MTK358 · 03-05-2010, 08:57 AM

Quote:

Originally Posted by Programming From the Ground Up

Before executing a function, a program pushes all of the parameters for the function onto the
stack in the reverse order that they are documented. Then the program issues a call instruction
indicating which function it wishes to start. The call instruction does two things. First it pushes
the address of the next instruction, which is the return address, onto the stack. Then it modiﬁes
the instruction pointer (%eip) to point to the start of the function. So, at the time the function
starts, the stack looks like this (the "top" of the stack is at the bottom on this example):

Code:

Parameter #N
...
Parameter 2
Parameter 1
Return Address <--- (%esp)

Each of the parameters of the function have been pushed onto the stack, and ﬁnally the return
address is there. Now the function itself has some work to do.
The ﬁrst thing it does is save the current base pointer register, %ebp, by doing pushl %ebp. The
base pointer is a special register used for accessing function parameters and local variables. Next,
it copies the stack pointer to %ebp by doing movl %esp, %ebp. This allows you to be able to
access the function parameters as ﬁxed indexes from the base pointer. You may think that you can
use the stack pointer for this. However, during your program you may do other things with the
stack such as pushing arguments to other functions.

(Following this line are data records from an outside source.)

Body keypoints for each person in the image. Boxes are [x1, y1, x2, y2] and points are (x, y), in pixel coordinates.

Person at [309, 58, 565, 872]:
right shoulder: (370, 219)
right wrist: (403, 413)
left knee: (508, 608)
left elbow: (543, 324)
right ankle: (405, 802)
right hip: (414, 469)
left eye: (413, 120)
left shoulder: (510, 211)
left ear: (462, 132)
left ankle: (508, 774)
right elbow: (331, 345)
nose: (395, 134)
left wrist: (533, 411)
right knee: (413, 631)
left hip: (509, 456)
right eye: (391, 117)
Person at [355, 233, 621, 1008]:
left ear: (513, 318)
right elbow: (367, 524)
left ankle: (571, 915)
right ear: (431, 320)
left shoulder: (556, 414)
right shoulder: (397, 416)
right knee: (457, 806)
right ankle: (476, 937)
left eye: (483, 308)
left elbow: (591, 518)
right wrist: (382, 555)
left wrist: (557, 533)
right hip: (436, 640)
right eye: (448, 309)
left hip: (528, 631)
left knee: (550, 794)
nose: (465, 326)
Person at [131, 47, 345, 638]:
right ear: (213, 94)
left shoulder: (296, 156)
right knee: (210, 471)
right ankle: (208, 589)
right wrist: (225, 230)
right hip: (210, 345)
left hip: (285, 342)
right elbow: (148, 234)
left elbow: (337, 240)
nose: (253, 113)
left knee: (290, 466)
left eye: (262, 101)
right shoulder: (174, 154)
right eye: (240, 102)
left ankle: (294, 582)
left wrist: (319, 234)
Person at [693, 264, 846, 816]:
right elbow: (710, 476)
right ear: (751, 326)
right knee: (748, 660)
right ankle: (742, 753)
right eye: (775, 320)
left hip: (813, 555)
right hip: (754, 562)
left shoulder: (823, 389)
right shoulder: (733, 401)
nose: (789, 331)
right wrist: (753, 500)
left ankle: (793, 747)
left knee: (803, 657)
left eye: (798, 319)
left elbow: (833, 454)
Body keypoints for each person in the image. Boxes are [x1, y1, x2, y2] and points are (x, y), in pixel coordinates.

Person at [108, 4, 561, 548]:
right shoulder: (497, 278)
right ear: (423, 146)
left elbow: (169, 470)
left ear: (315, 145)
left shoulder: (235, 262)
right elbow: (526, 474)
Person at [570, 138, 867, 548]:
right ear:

The part that confuses me is in bold.

Why are they saving the value of %ebp to the stack when it wasn't yet even set?

crts · 03-05-2010, 09:10 AM

Quote:

Originally Posted by MTK358

The part that confuses me is in bold.

Why are they saving the value of %ebp to the stack when it wasn't yet even set?

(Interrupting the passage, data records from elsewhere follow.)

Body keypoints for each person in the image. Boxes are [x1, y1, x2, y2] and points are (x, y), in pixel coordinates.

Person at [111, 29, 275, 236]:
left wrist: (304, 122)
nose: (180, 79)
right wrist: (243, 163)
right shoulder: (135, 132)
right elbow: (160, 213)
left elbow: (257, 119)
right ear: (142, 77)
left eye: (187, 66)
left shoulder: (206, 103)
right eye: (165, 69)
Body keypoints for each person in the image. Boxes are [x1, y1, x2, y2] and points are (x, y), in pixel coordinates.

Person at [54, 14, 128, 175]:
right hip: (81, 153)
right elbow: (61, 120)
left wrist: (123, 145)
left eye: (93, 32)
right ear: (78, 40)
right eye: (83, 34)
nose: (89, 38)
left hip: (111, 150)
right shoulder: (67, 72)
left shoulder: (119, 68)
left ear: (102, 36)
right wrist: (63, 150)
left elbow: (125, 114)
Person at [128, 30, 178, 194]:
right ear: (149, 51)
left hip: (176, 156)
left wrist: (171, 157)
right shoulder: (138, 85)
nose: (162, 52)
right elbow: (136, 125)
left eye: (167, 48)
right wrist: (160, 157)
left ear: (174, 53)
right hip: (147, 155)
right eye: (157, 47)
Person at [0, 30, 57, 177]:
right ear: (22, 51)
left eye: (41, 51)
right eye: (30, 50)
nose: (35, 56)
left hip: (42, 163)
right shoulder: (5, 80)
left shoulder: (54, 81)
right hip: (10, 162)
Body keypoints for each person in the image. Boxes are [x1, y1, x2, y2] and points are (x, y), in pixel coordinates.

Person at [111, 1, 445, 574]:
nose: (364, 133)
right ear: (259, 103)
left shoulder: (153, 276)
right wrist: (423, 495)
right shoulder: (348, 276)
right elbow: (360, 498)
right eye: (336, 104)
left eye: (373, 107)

Keep in mind that this is part of a function call. Now this function could have been called from inside another function. After your function finishes, you will have to restore the base pointer for the calling function.

Sergei Steshenko · 03-05-2010, 09:14 AM

Quote:

Originally Posted by MTK358

...
Why are they saving the value of %ebp to the stack when it wasn't yet even set?

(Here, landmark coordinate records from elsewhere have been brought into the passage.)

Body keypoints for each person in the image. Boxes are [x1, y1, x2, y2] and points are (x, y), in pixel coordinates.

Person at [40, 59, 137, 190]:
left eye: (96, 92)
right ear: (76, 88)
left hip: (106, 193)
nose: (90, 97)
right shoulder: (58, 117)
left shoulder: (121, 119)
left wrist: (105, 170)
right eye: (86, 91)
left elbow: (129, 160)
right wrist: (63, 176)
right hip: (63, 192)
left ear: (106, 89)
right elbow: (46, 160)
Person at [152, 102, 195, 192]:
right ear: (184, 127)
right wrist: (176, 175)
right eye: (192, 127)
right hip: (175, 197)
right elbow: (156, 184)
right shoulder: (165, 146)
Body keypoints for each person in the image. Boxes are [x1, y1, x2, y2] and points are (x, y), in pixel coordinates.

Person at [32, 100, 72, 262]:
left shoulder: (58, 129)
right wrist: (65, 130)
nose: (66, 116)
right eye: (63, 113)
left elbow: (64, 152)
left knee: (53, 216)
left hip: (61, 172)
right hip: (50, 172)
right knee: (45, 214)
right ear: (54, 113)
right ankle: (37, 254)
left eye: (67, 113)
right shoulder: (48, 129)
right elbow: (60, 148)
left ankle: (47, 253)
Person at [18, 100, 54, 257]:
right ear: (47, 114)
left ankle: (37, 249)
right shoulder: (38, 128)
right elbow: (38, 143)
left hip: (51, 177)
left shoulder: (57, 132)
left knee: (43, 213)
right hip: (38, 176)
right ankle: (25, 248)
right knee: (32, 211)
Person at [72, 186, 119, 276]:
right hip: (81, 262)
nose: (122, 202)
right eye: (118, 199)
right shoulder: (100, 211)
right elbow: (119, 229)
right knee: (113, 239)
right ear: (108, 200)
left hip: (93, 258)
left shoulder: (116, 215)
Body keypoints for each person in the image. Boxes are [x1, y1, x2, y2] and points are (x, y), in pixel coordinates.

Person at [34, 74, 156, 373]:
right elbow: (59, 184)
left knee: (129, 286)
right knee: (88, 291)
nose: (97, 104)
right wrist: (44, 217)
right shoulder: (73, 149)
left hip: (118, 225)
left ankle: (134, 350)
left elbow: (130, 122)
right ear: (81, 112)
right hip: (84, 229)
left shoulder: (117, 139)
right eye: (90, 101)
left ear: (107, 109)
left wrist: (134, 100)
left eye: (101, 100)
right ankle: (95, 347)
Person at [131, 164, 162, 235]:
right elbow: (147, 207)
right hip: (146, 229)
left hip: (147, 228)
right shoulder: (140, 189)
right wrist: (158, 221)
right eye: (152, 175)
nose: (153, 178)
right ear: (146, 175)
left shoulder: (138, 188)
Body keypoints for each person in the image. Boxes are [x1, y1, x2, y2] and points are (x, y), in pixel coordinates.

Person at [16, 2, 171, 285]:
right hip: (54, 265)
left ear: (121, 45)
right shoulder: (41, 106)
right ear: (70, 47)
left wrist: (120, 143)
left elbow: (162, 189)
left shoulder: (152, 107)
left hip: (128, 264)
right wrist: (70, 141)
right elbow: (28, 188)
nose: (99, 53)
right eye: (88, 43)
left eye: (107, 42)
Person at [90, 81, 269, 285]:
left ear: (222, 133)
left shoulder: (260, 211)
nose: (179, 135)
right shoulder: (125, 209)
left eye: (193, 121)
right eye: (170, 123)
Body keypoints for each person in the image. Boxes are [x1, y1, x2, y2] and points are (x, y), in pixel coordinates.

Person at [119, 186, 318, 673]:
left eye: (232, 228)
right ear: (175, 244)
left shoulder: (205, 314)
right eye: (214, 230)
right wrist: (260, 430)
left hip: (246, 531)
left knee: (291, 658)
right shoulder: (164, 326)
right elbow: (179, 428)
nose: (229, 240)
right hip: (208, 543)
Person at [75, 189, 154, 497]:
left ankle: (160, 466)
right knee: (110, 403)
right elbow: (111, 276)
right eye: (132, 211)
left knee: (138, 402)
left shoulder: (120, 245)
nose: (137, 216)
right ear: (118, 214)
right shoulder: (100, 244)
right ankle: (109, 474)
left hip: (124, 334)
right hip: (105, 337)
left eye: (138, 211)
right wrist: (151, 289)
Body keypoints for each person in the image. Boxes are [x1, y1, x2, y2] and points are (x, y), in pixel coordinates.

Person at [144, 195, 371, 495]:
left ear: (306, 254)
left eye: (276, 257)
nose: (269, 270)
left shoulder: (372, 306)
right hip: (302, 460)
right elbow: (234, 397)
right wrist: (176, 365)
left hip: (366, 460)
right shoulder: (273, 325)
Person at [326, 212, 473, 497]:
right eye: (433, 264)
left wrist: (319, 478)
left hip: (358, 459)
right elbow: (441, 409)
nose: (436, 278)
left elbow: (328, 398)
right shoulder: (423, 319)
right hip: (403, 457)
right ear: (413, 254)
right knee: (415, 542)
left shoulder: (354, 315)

I suggest to first learn how HW interrupts and their handlers work - had you known that, you wouldn't have asked the question, though you've already been given an answer.

MTK358 · 03-05-2010, 09:44 AM

Tell me if this is correct (see attachment):

EDIT: I like the fact that ".doc" isn't listed in valid attachment extensions!

johnsfine · 03-05-2010, 09:53 AM

Quote:

Originally Posted by MTK358

Tell me if this is correct (see attachment):

Yes it is correct.

I hope you also understand that parts of this are rules of the C ABI (such as the sequence of the parameters on the stack, and the fact that the caller not the callee removes those parameters from the stack). But parts are just convention, such as the use of ebp.

Restoring ebp to its previous value before return (if you used it) is part of the ABI. The specific method of save/restore and the fact that you use it at all are convention, not part of the ABI.

Quote:

Originally Posted by MTK358

Why are they saving the value of %ebp to the stack when it wasn't yet even set?

On entry to each function, the seven registers eax, ebx, ecx, edx, esi, edi and ebp all hold whatever values they held in the calling function at the moment of the call.

On return from each function, the ABI mandates that specific registers hold the same values they held on entry to the function. If the function uses those registers, it is responsible for saving them before use and restoring them after use.

In the 16 bit ABI, those registers are bp, si and di.

In the 64 bit ABI, those registers are rbp, rbx, and r12-r15.

I'm having a momentary mental block about the 32 bit ABI. Those register(s) are ebp and I can't remember which if any others.

Any register other than esp or the specific ones I just described may be used by any function and left modified on return from the function, so the caller cannot assume values in such registers will be valid after the call.

MTK358 · 03-05-2010, 10:15 AM

So you read the attachment and it is correct? That's good.

And I do understand that all that is just a convention, so that code by other programmers will behave as you expect.

And so if you don't need any parameters, return values, or local vars, you can just use call and return?

Also, are all parameters and local vars accessed as offsets from %ebp in the main body of the function?